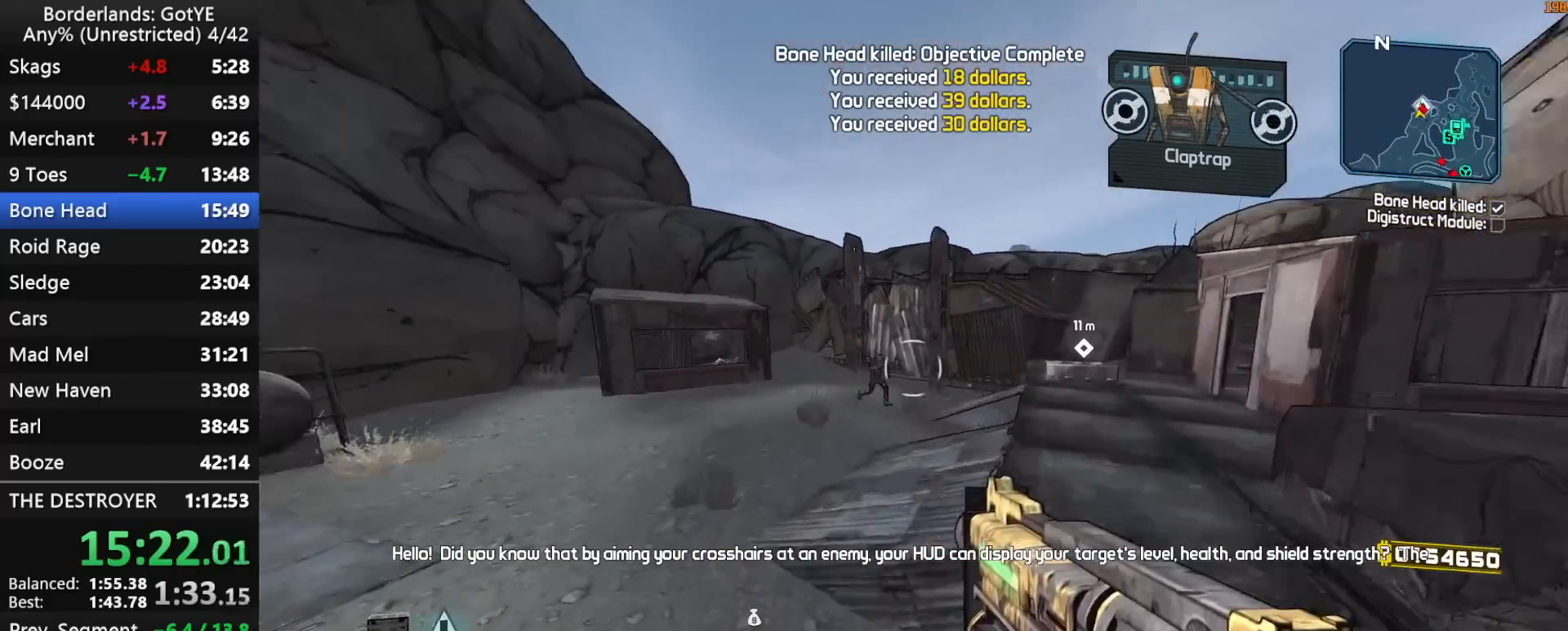
{"keys": ["d", "w"], "mouse_move": "still", "events": [[67, "d", "down"], [250, "left", "down"], [433, "left", "up"]]}
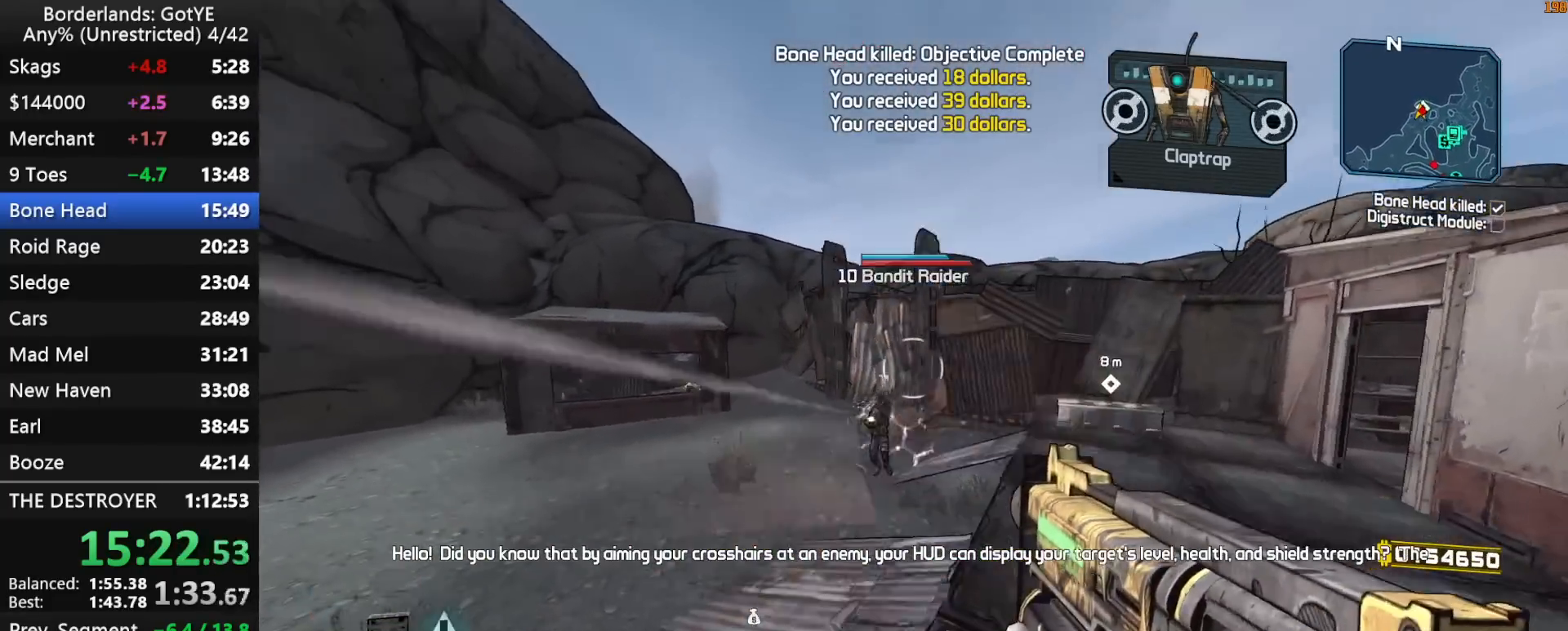
{"keys": ["d"], "mouse_move": "left", "events": [[450, "w", "up"]]}
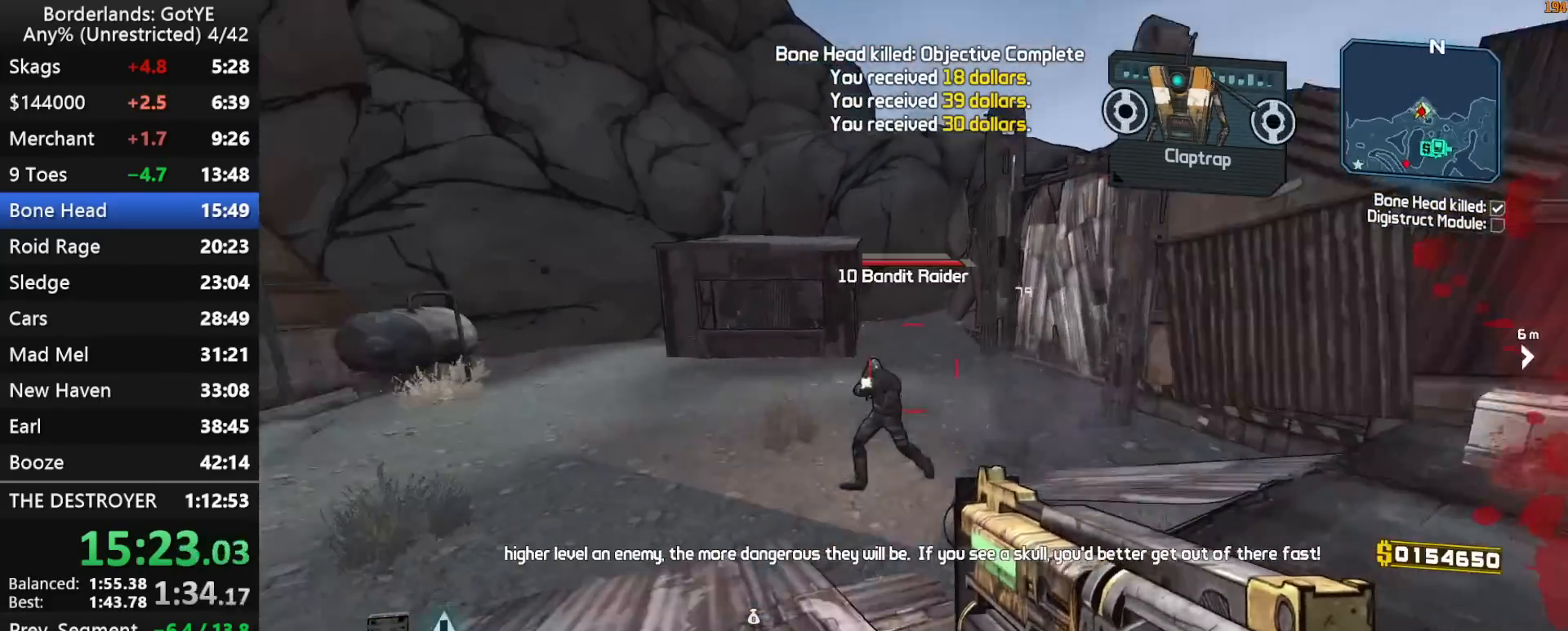
{"keys": ["2", "w"], "mouse_move": "right", "events": [[50, "left", "down"], [150, "w", "down"], [183, "left", "up"], [283, "q", "down"], [333, "d", "up"], [333, "q", "up"], [333, "shift", "down"], [417, "shift", "up"], [467, "2", "down"]]}
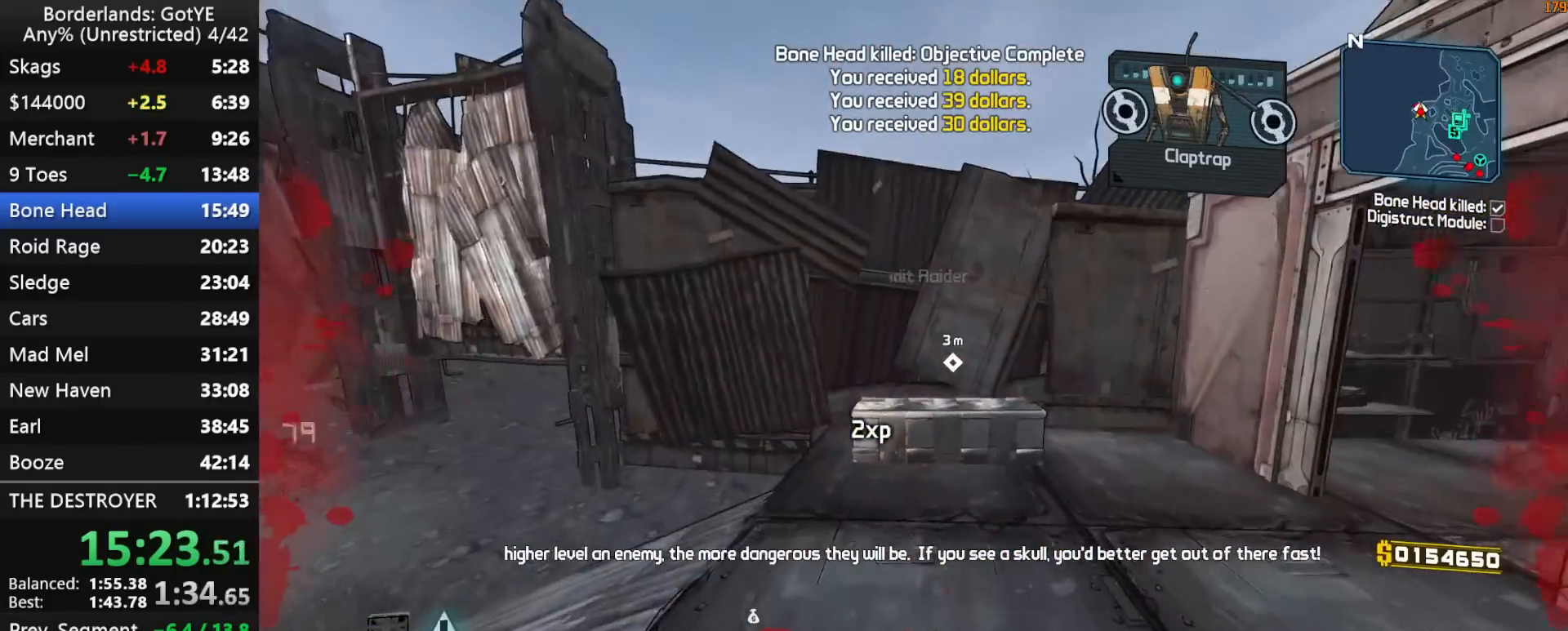
{"keys": ["d"], "mouse_move": "left", "events": [[67, "2", "up"], [150, "d", "down"], [483, "w", "up"]]}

■ ■ ■ ■ ■

:: REQUIRED WORK ::
Omit every picture, then repeat the remaining data exactly as it appears above.

:: WRITTEN RESPONSE ::
{"keys": ["d", "w"], "mouse_move": "still", "events": [[67, "d", "down"], [250, "left", "down"], [433, "left", "up"]]}
{"keys": ["d"], "mouse_move": "left", "events": [[450, "w", "up"]]}
{"keys": ["2", "w"], "mouse_move": "right", "events": [[50, "left", "down"], [150, "w", "down"], [183, "left", "up"], [283, "q", "down"], [333, "d", "up"], [333, "q", "up"], [333, "shift", "down"], [417, "shift", "up"], [467, "2", "down"]]}
{"keys": ["d"], "mouse_move": "left", "events": [[67, "2", "up"], [150, "d", "down"], [483, "w", "up"]]}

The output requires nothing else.